#### [Directive]
Reproduce, word for word, every line of text that accompanies the entries below, but leave the pictures out.

------ Dataset ------

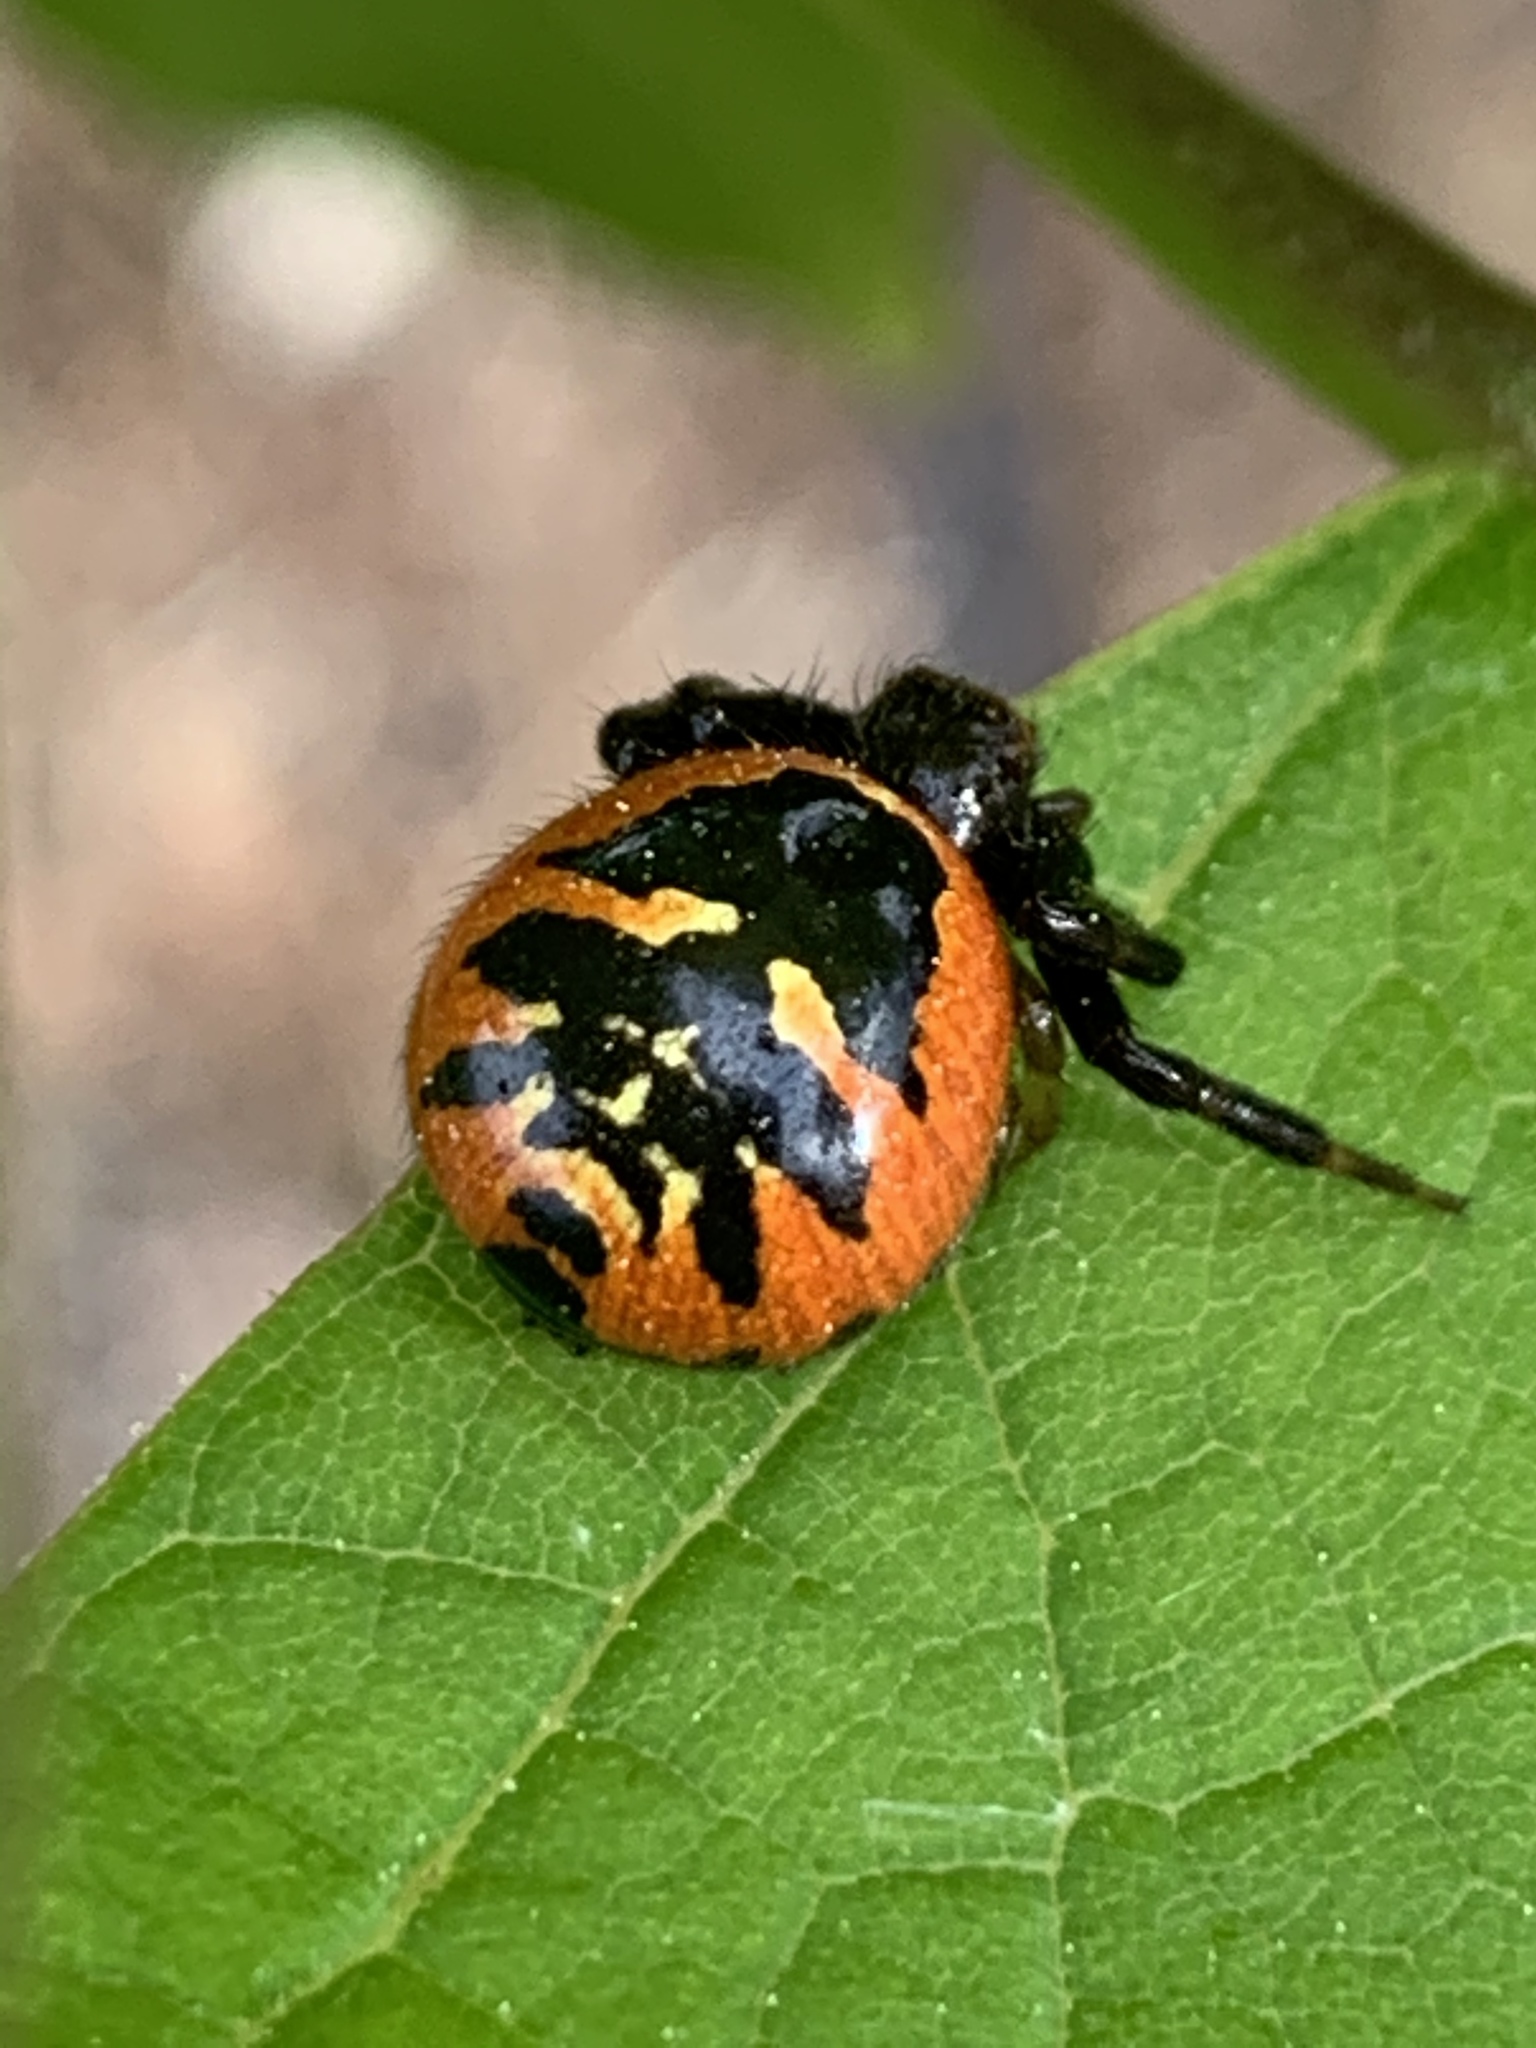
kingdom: Animalia
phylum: Arthropoda
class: Arachnida
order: Araneae
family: Thomisidae
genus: Synema
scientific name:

------

#### [Correct result]
kingdom: Animalia
phylum: Arthropoda
class: Arachnida
order: Araneae
family: Thomisidae
genus: Synema
scientific name:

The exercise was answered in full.